TERM OF 1917-18.


[No. 31520. Decided December 3, 1917.]

On the Proofs.

Contract; what constitutes restrictions to access of site of work.-In a suit for damages for alleged breach of specifications providing that the plaintiff shall be allowed "reasonable space at the site of the work; proof that passes were issued to plaintiff's workmen and a requirement that the same be exhibited to sentries; that the hours for the entrance of laborers seeking work were regulated, with a requirement that certain streets should be used by plaintiff for the hauling of supplies and materials, does not constitute a breach of such specifications where it does not appear that the commandant of the Navy Yard in performing a military function acted unreasonably or unduly interfered with plaintiff's work.
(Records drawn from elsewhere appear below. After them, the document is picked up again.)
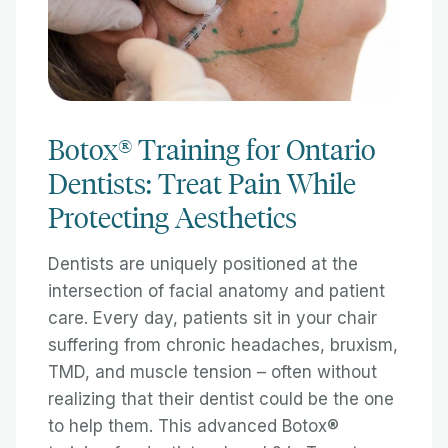
Botox® Training for Ontario
Dentists: Treat Pain While
Protecting Aesthetics
Dentists are uniquely positioned at the
intersection of facial anatomy and patient
care. Every day, patients sit in your chair
suffering from chronic headaches, bruxism,
TMD, and muscle tension – often without
realizing that their dentist could be the one
to help them. This advanced Botox®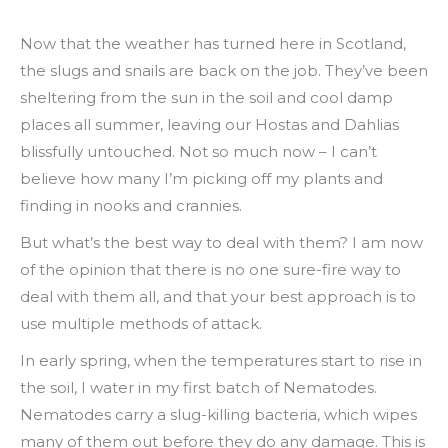
Now that the weather has turned here in Scotland,
the slugs and snails are back on the job. They’ve been
sheltering
from the sun in the soil and cool damp
places all summer, leaving our Hostas and Dahlias
blissfully untouched. Not so much now – I can’t
believe how many I’m picking off my plants and
finding in nooks and crannies.
But what’s the best way to deal with them? I am now
of the opinion that there is no one sure-fire way to
deal with them all, and that your best approach is to
use multiple methods of attack.
In early spring, when the temperatures start to rise in
the soil, I water in my first batch of Nematodes.
Nematodes carry a slug-killing bacteria, which wipes
many of them out before they do any damage. This is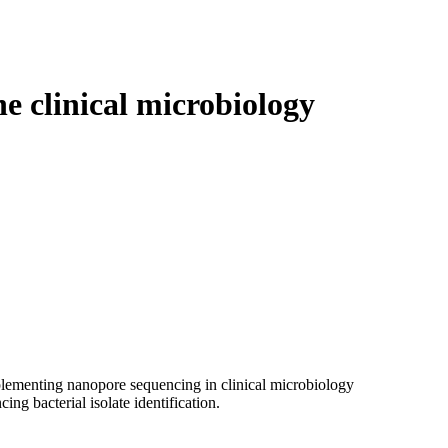
Login
Search
View your cart
e clinical microbiology
mplementing nanopore sequencing in clinical microbiology
ng bacterial isolate identification.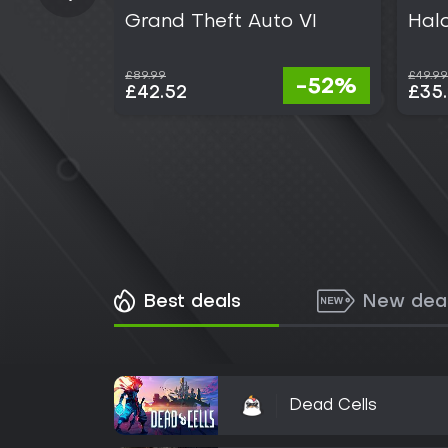
Grand Theft Auto VI
Hal
£89.99
£49.99
-52%
£42.52
£35
Best deals
New dea
Dead Cells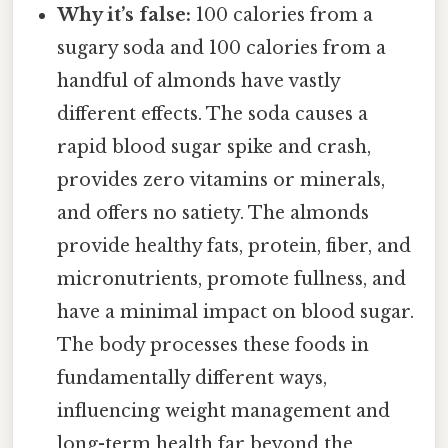
Why it’s false:
100 calories from a
sugary soda and 100 calories from a
handful of almonds have vastly
different effects. The soda causes a
rapid blood sugar spike and crash,
provides zero vitamins or minerals,
and offers no satiety. The almonds
provide healthy fats, protein, fiber, and
micronutrients, promote fullness, and
have a minimal impact on blood sugar.
The body processes these foods in
fundamentally different ways,
influencing weight management and
long-term health far beyond the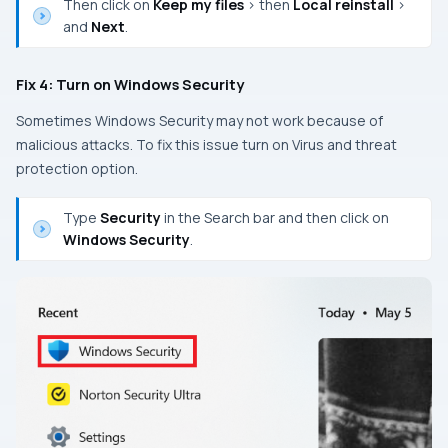
Then click on
Keep my files
> then
Local reinstall
>
and
Next
.
Fix 4: Turn on Windows Security
Sometimes Windows Security may not work because of
malicious attacks. To fix this issue turn on Virus and threat
protection option.
Type
Security
in the Search bar and then click on
Windows Security
.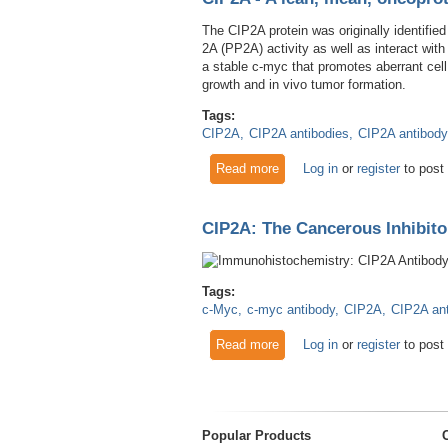
The CIP2A protein was originally identified
2A (PP2A) activity as well as interact wit
a stable c-myc that promotes aberrant cell
growth and in vivo tumor formation.
Tags:
CIP2A
CIP2A antibodies
CIP2A antibody
Read more
about CIP2A - A lean, mean,
Log in
or
register
to post
CIP2A: The Cancerous Inhibito
Tags:
c-Myc
c-myc antibody
CIP2A
CIP2A an
Read more
about CIP2A: The Cancerous 
Log in
or
register
to post
Popular Products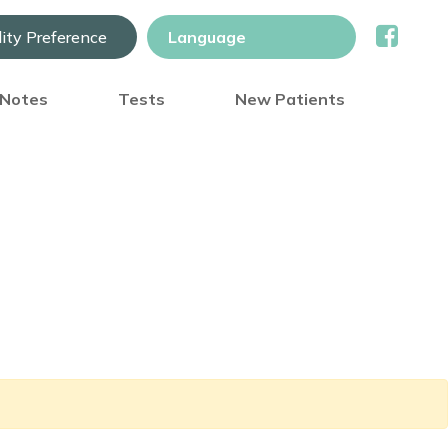
lity Preference
) Notes
Tests
New Patients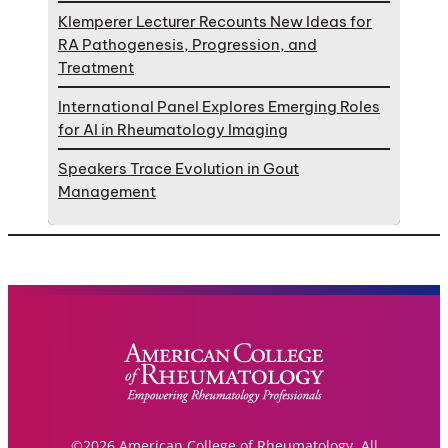
Klemperer Lecturer Recounts New Ideas for
RA Pathogenesis, Progression, and
Treatment
International Panel Explores Emerging Roles
for AI in Rheumatology Imaging
Speakers Trace Evolution in Gout
Management
©2026 American College of Rheumatology. All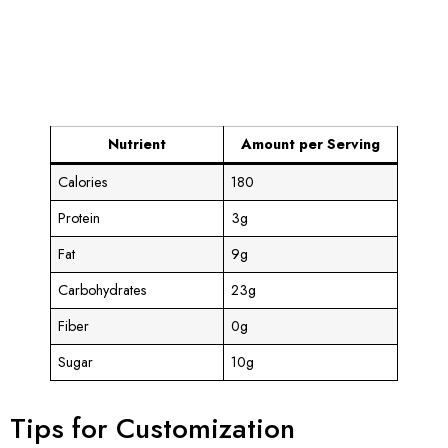
Nutrient
Amount per Serving
Calories
180
Protein
3g
Fat
9g
Carbohydrates
23g
Fiber
0g
Sugar
10g
Tips for Customization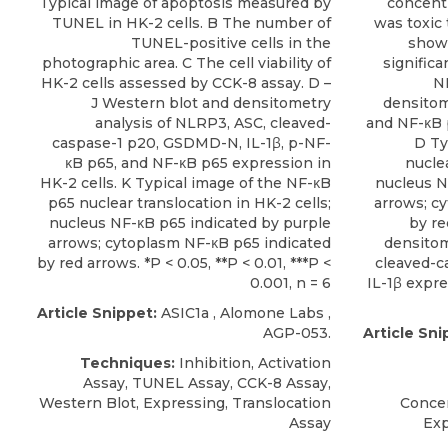
Typical image of apoptosis measured by
concentr
TUNEL in HK-2 cells. B The number of
was toxic 
TUNEL-positive cells in the
showe
photographic area. C The cell viability of
significa
HK-2 cells assessed by CCK-8 assay. D –
N
J Western blot and densitometry
densitom
analysis of NLRP3, ASC, cleaved-
and NF-κB 
caspase-1 p20, GSDMD-N, IL-1β, p-NF-
D Ty
κB p65, and NF-κB p65 expression in
nuclea
HK-2 cells. K Typical image of the NF-κB
nucleus N
p65 nuclear translocation in HK-2 cells;
arrows; c
nucleus NF-κB p65 indicated by purple
by re
arrows; cytoplasm NF-κB p65 indicated
densitom
by red arrows. *P < 0.05, **P < 0.01, ***P <
cleaved-c
0.001, n = 6
IL-1β expre
Article Snippet:
ASIC1a
,
Alomone Labs
,
AGP-053.
Article Sni
Techniques:
Inhibition, Activation
Assay, TUNEL Assay, CCK-8 Assay,
Western Blot, Expressing, Translocation
Concen
Assay
Exp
Fraud, what constitutes; burden of proof.—Even though the engineer officer in charge act in an arbitrary and overbearing manner on occasions involving some trivial things, the burden is upon the plaintiff to establish that his conduct is chargeable to bad faith on the officer's part, and that plaintiff's loss was directly caused thereby.

The Reporter's statement of the case:

Mr. George A. King for the plaintiff. King & King were on the briefs.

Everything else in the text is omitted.